Sejumlah pejabat yang tinggal di Kabupatan yang terkenal dengan kandungan pasir terbaik di Sulsel ini, benar-benar tinggal di rumah. Kepedulian diberikan sekadar saja. Salah satunya dirasakan warga Desa Baba, Kecamatan Duampanua. Saat ini, banjir masih melanda di daerah ini, Minggu, 3 Mei.
Banjir di daerah itu dipicu jebolnyatanggul penahan air Sungai Saddang sejak pekan lalu. Hingga kemarin, tanggul tak kunjung diperbaiki. Imbasnya, pemukiman warga dan puluhan hektare area kebun jagung dan sawah petani terendam. Bisa-bisa gagal panen melanda.
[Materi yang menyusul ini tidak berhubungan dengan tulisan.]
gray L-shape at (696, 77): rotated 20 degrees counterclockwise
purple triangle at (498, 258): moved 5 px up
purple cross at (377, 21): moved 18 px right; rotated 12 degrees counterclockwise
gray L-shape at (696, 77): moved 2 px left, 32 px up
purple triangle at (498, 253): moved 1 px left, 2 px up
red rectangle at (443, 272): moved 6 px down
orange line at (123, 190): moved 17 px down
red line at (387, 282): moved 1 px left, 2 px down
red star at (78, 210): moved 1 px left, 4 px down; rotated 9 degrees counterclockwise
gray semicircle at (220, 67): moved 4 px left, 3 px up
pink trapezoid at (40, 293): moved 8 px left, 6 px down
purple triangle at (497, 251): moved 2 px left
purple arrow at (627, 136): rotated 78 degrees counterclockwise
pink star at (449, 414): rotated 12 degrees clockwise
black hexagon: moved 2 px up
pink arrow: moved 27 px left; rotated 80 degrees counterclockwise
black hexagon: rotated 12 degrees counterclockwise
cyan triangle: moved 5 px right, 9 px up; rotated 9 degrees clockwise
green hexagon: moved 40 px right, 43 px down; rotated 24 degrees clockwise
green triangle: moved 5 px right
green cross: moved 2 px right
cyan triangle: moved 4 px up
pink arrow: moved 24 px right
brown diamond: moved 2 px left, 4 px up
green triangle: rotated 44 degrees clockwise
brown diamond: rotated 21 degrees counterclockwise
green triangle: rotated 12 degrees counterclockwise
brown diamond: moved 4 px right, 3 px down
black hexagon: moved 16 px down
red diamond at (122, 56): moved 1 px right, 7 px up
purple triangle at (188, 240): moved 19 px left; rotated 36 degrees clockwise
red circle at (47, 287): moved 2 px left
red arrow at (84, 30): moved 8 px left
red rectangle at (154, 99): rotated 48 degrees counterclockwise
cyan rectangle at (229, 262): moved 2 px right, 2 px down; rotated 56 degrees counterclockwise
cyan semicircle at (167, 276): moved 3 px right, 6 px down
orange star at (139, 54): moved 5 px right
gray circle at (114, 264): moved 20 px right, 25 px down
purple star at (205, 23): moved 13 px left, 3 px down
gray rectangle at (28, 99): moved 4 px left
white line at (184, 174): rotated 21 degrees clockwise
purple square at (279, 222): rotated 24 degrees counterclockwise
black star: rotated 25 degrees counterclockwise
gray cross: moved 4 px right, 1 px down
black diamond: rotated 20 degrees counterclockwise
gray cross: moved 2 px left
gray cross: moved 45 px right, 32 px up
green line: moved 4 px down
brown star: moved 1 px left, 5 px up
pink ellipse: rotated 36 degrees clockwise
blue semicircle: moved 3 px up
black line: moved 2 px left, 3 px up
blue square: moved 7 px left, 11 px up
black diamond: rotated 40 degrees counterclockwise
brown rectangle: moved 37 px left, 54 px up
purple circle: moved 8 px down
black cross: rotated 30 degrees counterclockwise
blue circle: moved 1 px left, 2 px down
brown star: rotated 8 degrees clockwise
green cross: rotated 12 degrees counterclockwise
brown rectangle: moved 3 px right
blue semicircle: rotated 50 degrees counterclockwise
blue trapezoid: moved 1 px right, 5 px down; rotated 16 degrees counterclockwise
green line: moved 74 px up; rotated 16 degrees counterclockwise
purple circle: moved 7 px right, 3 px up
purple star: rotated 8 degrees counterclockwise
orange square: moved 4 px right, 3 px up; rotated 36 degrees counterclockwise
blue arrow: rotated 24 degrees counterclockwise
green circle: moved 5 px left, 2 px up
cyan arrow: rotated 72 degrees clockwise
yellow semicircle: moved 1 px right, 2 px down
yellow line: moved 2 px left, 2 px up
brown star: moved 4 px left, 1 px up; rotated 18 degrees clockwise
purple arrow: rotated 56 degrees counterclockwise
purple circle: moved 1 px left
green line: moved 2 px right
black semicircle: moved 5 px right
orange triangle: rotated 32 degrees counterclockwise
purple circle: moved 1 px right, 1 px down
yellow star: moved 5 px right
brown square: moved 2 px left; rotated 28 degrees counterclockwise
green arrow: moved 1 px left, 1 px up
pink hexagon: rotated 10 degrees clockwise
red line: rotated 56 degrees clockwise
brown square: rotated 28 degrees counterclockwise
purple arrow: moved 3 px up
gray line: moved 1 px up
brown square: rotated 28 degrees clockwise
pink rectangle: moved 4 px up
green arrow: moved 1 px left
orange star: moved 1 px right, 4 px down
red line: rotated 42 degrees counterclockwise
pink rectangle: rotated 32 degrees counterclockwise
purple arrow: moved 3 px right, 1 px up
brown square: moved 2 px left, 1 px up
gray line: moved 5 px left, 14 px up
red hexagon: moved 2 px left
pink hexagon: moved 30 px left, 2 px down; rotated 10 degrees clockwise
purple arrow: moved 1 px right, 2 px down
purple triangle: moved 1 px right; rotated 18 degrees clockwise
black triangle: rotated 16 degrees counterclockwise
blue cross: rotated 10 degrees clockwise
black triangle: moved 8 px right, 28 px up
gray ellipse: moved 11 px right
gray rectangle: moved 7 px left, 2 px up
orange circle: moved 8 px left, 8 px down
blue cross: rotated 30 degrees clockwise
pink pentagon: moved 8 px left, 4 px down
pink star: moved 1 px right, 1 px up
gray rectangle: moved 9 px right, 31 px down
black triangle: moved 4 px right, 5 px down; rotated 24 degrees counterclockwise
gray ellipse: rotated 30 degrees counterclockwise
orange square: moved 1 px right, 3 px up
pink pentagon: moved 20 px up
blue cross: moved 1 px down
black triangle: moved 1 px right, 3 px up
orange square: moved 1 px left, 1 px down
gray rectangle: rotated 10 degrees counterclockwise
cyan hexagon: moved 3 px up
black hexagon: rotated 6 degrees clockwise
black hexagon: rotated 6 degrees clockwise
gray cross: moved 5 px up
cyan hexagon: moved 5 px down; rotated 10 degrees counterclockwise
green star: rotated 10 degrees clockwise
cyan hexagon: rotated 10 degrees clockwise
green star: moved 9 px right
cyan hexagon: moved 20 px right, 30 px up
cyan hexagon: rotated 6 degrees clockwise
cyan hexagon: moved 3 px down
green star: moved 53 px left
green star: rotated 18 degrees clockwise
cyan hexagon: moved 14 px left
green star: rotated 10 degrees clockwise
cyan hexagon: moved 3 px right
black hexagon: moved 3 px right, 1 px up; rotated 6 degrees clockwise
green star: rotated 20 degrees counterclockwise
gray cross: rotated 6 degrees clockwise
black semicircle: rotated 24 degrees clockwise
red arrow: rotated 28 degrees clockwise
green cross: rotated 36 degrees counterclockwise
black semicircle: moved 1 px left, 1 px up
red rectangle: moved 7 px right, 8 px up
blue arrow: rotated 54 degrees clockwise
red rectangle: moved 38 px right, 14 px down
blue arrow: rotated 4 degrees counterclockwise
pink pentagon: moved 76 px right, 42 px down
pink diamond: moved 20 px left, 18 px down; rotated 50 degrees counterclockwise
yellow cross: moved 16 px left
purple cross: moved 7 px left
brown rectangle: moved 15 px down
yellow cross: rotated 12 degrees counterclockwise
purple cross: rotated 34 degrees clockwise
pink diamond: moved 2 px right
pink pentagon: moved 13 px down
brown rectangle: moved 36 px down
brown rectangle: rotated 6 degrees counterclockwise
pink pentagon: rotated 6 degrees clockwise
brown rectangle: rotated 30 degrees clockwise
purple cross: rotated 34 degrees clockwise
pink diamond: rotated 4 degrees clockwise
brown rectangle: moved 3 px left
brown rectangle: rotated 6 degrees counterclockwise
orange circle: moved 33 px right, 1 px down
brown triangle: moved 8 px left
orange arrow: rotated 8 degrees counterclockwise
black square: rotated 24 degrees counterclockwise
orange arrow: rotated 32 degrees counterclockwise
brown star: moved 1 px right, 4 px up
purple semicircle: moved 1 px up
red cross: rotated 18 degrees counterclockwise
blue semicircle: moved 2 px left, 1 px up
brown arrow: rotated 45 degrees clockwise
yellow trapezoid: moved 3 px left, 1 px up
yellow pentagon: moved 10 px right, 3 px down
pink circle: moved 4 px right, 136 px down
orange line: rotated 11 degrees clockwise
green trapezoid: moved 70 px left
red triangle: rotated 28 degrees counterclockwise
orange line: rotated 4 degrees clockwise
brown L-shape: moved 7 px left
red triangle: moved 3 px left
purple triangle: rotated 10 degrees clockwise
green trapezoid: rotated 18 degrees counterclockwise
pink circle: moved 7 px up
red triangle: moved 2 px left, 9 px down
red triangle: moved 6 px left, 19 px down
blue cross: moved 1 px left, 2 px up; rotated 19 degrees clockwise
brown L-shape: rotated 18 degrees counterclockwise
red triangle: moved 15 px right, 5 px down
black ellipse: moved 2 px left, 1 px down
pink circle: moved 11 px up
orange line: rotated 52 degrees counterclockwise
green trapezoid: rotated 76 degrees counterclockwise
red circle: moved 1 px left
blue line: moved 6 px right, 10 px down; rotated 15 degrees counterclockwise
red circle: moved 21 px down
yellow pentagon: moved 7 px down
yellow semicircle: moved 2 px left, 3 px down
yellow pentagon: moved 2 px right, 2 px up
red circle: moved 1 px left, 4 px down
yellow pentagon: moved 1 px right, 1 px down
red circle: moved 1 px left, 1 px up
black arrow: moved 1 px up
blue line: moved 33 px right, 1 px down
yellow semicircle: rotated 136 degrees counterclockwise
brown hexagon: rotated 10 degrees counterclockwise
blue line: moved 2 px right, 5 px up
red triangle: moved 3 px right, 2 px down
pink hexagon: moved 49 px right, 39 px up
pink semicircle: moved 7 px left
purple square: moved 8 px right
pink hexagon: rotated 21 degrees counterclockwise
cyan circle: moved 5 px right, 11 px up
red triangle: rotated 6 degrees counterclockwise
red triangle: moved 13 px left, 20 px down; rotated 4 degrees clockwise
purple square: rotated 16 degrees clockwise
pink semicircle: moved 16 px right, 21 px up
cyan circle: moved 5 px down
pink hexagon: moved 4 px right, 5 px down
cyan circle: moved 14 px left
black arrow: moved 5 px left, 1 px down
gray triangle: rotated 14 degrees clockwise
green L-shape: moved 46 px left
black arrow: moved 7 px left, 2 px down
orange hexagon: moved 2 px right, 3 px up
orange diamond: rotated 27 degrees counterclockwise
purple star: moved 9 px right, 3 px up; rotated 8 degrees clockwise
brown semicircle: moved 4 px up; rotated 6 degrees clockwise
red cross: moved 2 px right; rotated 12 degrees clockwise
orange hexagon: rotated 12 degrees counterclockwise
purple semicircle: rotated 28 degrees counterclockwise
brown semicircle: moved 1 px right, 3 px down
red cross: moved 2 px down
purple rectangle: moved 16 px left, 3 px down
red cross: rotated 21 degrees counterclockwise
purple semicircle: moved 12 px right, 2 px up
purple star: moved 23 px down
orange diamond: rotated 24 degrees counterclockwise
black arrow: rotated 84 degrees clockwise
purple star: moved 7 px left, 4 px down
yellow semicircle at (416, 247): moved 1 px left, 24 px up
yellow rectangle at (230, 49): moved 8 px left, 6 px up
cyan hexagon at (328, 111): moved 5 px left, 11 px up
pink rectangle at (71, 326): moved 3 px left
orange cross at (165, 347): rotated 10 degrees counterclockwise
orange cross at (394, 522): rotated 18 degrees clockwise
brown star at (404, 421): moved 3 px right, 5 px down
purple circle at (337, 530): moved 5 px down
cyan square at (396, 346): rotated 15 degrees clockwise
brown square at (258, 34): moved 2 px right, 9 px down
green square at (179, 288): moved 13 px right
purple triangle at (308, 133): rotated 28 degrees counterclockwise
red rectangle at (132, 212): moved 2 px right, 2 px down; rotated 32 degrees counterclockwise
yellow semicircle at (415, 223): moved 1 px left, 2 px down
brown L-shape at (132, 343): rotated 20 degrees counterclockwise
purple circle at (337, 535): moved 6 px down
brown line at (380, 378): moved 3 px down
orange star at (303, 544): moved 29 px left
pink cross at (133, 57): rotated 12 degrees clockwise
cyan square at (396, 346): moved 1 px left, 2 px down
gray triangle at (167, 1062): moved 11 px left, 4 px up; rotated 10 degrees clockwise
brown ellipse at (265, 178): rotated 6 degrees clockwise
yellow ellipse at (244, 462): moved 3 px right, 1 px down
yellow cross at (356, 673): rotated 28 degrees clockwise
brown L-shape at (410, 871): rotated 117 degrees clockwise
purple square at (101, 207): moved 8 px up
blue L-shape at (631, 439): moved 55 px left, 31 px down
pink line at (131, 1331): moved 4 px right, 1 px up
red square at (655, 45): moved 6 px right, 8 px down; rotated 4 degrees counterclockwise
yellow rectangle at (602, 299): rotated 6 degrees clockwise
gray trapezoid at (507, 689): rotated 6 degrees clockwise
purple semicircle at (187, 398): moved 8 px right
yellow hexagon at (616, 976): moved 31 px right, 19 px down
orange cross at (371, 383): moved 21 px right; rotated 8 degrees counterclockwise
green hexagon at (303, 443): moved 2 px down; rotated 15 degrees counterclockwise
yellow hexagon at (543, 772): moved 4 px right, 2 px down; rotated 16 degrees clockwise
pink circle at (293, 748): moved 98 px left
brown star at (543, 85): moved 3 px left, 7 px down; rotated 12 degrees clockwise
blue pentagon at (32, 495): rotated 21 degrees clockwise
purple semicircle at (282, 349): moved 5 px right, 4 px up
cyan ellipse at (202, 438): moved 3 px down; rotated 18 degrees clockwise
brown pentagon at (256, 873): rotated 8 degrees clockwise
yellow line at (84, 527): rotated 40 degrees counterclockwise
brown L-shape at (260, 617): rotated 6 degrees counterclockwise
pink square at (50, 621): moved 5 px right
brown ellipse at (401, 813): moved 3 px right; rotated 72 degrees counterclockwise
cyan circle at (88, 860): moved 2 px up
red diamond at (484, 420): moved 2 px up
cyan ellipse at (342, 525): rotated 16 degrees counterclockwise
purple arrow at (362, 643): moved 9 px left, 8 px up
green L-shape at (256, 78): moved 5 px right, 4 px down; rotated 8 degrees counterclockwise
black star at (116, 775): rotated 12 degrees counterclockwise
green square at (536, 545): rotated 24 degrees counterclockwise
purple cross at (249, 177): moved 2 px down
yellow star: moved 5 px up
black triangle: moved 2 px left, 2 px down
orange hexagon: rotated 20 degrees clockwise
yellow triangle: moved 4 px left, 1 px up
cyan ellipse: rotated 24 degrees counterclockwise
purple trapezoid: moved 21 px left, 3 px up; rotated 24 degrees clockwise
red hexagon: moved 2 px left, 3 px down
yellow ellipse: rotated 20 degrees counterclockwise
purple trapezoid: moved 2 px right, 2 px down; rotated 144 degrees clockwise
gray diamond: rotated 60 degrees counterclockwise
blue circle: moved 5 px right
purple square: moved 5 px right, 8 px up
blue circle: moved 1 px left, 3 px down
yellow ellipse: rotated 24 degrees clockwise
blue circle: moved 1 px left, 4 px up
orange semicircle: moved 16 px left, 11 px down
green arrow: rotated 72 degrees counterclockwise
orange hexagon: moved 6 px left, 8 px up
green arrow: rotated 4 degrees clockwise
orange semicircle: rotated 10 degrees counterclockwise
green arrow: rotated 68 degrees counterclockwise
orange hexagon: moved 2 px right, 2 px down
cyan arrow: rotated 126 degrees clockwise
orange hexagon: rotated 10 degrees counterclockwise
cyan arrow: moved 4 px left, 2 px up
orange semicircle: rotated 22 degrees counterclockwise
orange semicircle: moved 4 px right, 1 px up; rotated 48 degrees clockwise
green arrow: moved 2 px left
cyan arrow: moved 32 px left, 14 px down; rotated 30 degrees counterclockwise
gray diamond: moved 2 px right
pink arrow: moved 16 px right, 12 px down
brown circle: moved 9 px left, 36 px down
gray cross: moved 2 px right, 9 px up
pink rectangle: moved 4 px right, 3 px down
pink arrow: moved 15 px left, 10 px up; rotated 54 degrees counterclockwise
"Tanggulnya jebol kira-kira 20 meter. Jadi kalau deras lagi. Banjir lagi di kampung ini. Pemerintah benar-benar stay at home," kata Era, warga yang kini lebih memilih mengungsi ke desa seberang, Desa Salipolo. Hampir sejumlah rumah di daerah itu tak berpenghuni. Ratusan kepala keluarga mengungsi.
"Sebenarnya, ini semua karena tambang ilegal dibiarkan di Sungai Saddang ini. Kita bisa lihat masjid yang ada di sekitar Masjid Nurul Hidayah yang tersisa beberapa meter lagi tenggelam ke Sungai," sesalnya.
Kepala Badan Penanggulangan Bencana Daerah (BPBD) Kabupaten Pinrang, Andi Matalatta mengatakan, sebenarnya banjir di dua desa ini karena meluapnya sungai Rajang dan sungai Tadokkong. Air di muara Maroneng juga bertambah. Ketinggian air mencapai satu meter. Tidak korban jiwa.
"Hancur sudah pak kebun jagung saya. Padahal sisa beberapa pekan lagi sudah siap panen," keluh seorang warga lainnya, Mulyawan, kepada FAJAR. (sua/abg)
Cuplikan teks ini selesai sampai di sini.